We could not overlook the abundance of mayapples that grew along the sides of the trails. They are so called because of the apple-shaped fruit hidden under drooping umbrella-like leaves. It was too early in the season to see the beautiful helmet looking white flowers. Almost all parts of the mayapple plant including the leaves, stems, and roots contain a toxic compound that can cause severe skin irritation, and the plant is highly poisonous---that is to humans. The Eastern box turtle and the mayapple share a symbiotic relationship. The turtle dispenses its seed after it eats the ripe, lemon-shaped mayapple fruit during mid-summer.
The above germinated another lesson for which I almost named this piece: causation. We all live in a kind of web--humans, animals, plants--and we need each other. Feed the bee toxic bug and weed killer, and we not only lose a marvelous creature, but we lose all the produce that depends upon bee pollination. Mow down the mayapple, and the box turtle, who depends upon the mayapple for food, disappears.

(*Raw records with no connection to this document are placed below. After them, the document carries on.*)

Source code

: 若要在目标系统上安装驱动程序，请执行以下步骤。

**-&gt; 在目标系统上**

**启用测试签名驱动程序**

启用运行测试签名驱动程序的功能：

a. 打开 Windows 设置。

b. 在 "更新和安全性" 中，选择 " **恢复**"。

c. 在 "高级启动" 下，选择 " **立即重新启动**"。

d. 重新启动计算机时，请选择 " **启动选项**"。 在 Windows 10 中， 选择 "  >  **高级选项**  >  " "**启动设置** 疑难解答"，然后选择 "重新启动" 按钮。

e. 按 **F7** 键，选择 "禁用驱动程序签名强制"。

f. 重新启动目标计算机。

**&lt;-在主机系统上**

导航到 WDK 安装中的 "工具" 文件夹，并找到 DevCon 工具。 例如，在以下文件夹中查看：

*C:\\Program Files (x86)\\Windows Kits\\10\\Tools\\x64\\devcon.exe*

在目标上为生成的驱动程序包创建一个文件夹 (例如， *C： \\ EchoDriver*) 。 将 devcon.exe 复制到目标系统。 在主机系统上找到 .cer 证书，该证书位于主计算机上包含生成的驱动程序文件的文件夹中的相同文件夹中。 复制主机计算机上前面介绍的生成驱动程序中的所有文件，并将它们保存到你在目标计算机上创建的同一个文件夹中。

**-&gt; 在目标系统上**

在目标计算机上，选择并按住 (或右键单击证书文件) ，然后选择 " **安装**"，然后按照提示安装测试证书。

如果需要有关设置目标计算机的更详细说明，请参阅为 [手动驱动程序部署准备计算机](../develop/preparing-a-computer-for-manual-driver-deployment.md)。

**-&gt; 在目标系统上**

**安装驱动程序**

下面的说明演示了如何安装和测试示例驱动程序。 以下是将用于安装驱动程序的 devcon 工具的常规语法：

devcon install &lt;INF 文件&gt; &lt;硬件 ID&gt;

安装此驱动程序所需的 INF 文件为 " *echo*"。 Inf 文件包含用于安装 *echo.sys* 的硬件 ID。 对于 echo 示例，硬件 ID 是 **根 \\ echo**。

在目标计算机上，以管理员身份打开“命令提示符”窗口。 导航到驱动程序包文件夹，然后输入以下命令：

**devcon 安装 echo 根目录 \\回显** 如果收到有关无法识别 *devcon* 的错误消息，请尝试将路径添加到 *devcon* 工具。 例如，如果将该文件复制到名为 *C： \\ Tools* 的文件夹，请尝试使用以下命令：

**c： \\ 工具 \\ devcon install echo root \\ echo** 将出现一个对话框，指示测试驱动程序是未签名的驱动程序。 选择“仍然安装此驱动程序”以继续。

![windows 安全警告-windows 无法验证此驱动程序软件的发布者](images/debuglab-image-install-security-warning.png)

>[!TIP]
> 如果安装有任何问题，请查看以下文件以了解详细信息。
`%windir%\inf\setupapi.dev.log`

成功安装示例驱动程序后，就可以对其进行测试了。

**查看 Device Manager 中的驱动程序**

Wooden benches with the letters HCH chiseled into the wood welcome the weary traveler. I sat down on one and learned that Harbor Country Hikers had donated these benches. Pat pointed out ephemerals with his tall walking stick: the many cutleaf toothwort that grow in rich mesic forests that are neither too wet or too dry; a cluster of rue anemone that sheltered itself from the wind on the downside of the ravine, and a few dutchman’s breeches that got their name from the white flowers that resemble miniature upside-down pantaloons. A bunch of marsh marigolds sat in the valley area. On the preserve’s backside were huge old growth maples and beech trees. A pock-holed trunk marked where woodpeckers found food, the large rectangular holes made by Pileated woodpeckers and the smaller circular holes by Downy or Hairy ones. Another lesson. A dead tree lying prone on the ground or standing amongst its living neighbors has not lost its meaning. Clear that tree away, and you lose hiding places where animals shelter in the winter or places where bugs settle and are sought out by insect-eating birds.
We exited the place where a glacier had stalled several millenniums ago. Wildflowers were just beginning to bloom. Here they come later than in other areas because of lake weather. The heat had changed things up a bit, causation of a global nature. In two weeks, we will see the fullness of transient spring and the ephemerals it produces both in Love Creek and Trillium Woodlands Preserve.